Oh, and an em dash with spaces around is wrong. Use either an em dash with
no spaces (US style) or an en dash with spaces (British style), and make
this match your choice of the version of English.
 
A

Athel Cornish-Bowden

This looks fine, no boxes...

Same for me (also with iCab), but there are some odd browser-related
differences. All three do some font-substitution for the accented
letters in "Totakstakam". In iCab this is done so well that you don't
notice the font is different unless you look carefully, but it's a
lighter font. Second best is Firefox, which also uses a lighter font,
but in this case a much lighter one so it's obvious at first glance.
Safari is the worst, because it uses a serif font in a smaller size
(OK, maybe it's nominally the same size, but it looks smaller to the
eye). In the text underneath the font substitution is almost
undetectable in iCab and Firefox, but very obvious in Safari.
 
A

Animesh K

Jukka said:
Scripsit Animesh K:


I'm afraid this gets far too off-topic; the comp.fonts group would be
much more suitable.

I meant the font-family. I found it for myself, it is "Computer Modern
Sans Serif" and I would think it is special to Latex/Tex system.
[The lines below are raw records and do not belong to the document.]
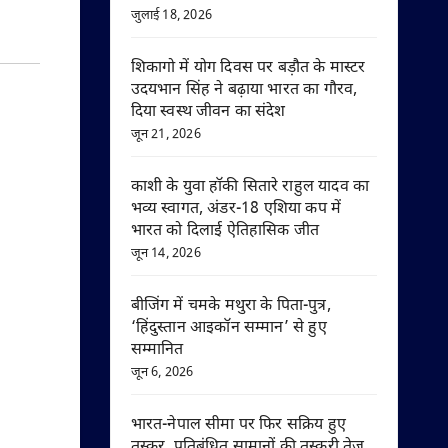
जुलाई 18, 2026
शिकागो में योग दिवस पर बड़ौत के मास्टर
उदयभान सिंह ने बढ़ाया भारत का गौरव,
दिया स्वस्थ जीवन का संदेश
जून 21, 2026
काशी के युवा हॉकी सितारे राहुल यादव का
भव्य स्वागत, अंडर-18 एशिया कप में
भारत को दिलाई ऐतिहासिक जीत
जून 14, 2026
बीजिंग में चमके मथुरा के पिता-पुत्र,
‘हिंदुस्तान आइकॉन सम्मान’ से हुए
सम्मानित
जून 6, 2026
भारत-नेपाल सीमा पर फिर सक्रिय हुए
तस्कर, प्रतिबंधित सामानों की तस्करी तेज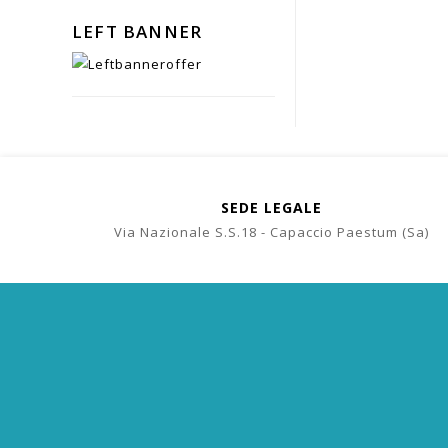
LEFT BANNER
SEDE LEGALE
Via Nazionale S.S.18 - Capaccio Paestum (Sa)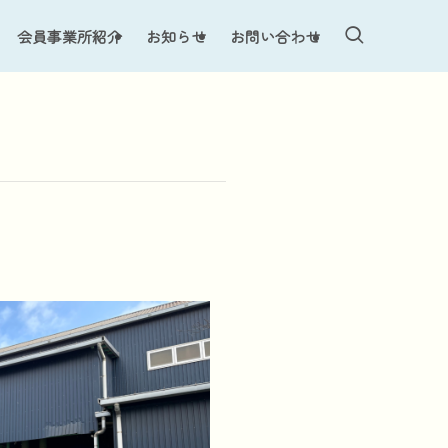
会員事業所紹介
お知らせ
お問い合わせ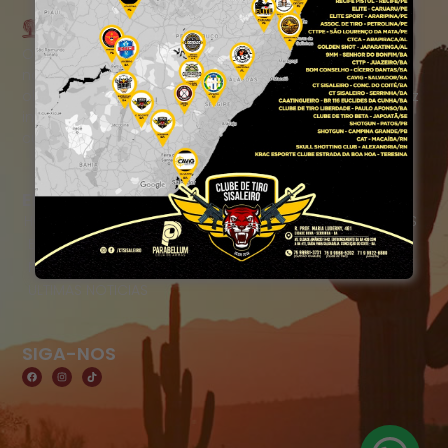
O Portal Raízes é a sua porta de entrada para as
notícias mais relevantes do interior baiano. Com um
olhar atento para as comunidades locais, o portal traz
informações atualizadas sobre política, economia,
cultura, esportes e muito mais.
EDITORIAS
HOME
ACIDENTES
CONCURSOS E EMPREGO
DESTAQUES
EDUCAÇÃO
ENTRETERIMENTO E CULTURA
ESPORTES
FAMOSOS
POLICIA
POLITICA
REGIÃO
SAÚDE
ULTIMAS NOTICIAS
SIGA-NOS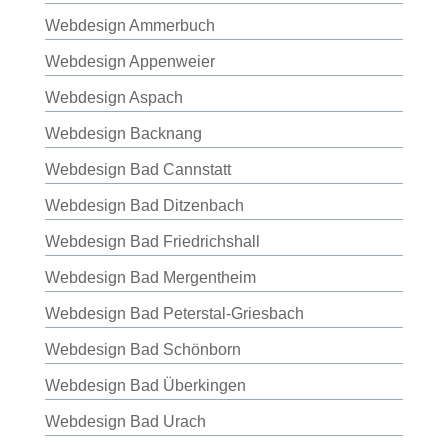
Webdesign Ammerbuch
Webdesign Appenweier
Webdesign Aspach
Webdesign Backnang
Webdesign Bad Cannstatt
Webdesign Bad Ditzenbach
Webdesign Bad Friedrichshall
Webdesign Bad Mergentheim
Webdesign Bad Peterstal-Griesbach
Webdesign Bad Schönborn
Webdesign Bad Überkingen
Webdesign Bad Urach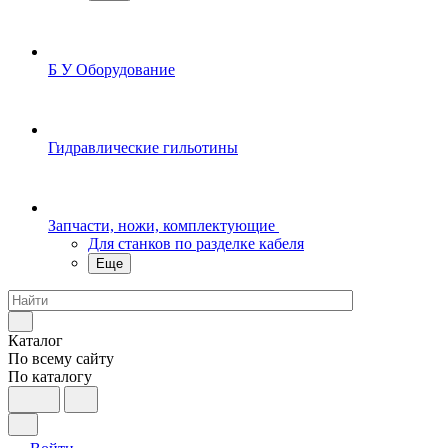
Б У Оборудование
Гидравлические гильотины
Запчасти, ножи, комплектующие
Для станков по разделке кабеля
Еще
Каталог
По всему сайту
По каталогу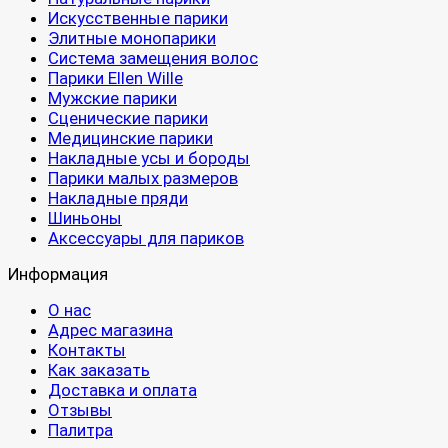
Искусственные парики
Элитные монопарики
Система замещения волос
Парики Ellen Wille
Мужские парики
Сценические парики
Медицинские парики
Накладные усы и бороды
Парики малых размеров
Накладные пряди
Шиньоны
Аксессуары для париков
Информация
О нас
Адрес магазина
Контакты
Как заказать
Доставка и оплата
Отзывы
Палитра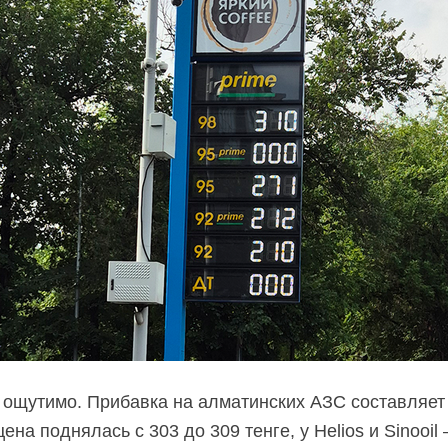
ощутимо. Прибавка на алматинских АЗС составляет о
 цена поднялась с 303 до 309 тенге, у Helios и Sinooil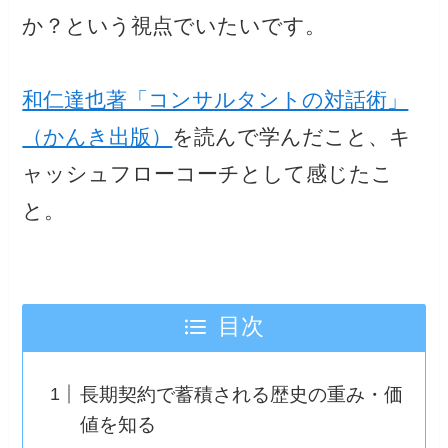
か？という視点でいたいです。
和仁達也著「コンサルタントの対話術」
（かんき出版）
を読んで学んだこと、キ
ャッシュフローコーチとして感じたこ
と。
目次
長期契約で蓄積される歴史の重み・価
値を知る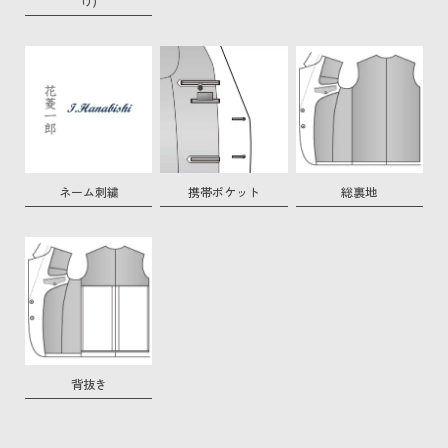
け)
ネーム刺繍
携帯ポケット
総裏地
背抜き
I didn't follow the english manual of style due to typographic
limitations in the diacritics package and I know why I made certain changes.
 
A

Animesh K

Athel said:
Same for me (also with iCab), but there are some odd browser-related
differences. All three do some font-substitution for the accented
letters in "Totakstakam". In iCab this is done so well that you don't
notice the font is different unless you look carefully, but it's a
lighter font. Second best is Firefox, which also uses a lighter font,
but in this case a much lighter one so it's obvious at first glance.
Safari is the worst, because it uses a serif font in a smaller size (OK,
maybe it's nominally the same size, but it looks smaller to the eye). In
the text underneath the font substitution is almost undetectable in iCab
and Firefox, but very obvious in Safari.

Thanks for the detailed review. I think I will change the font-family to
a diacritics-supporting one in the next round of updates.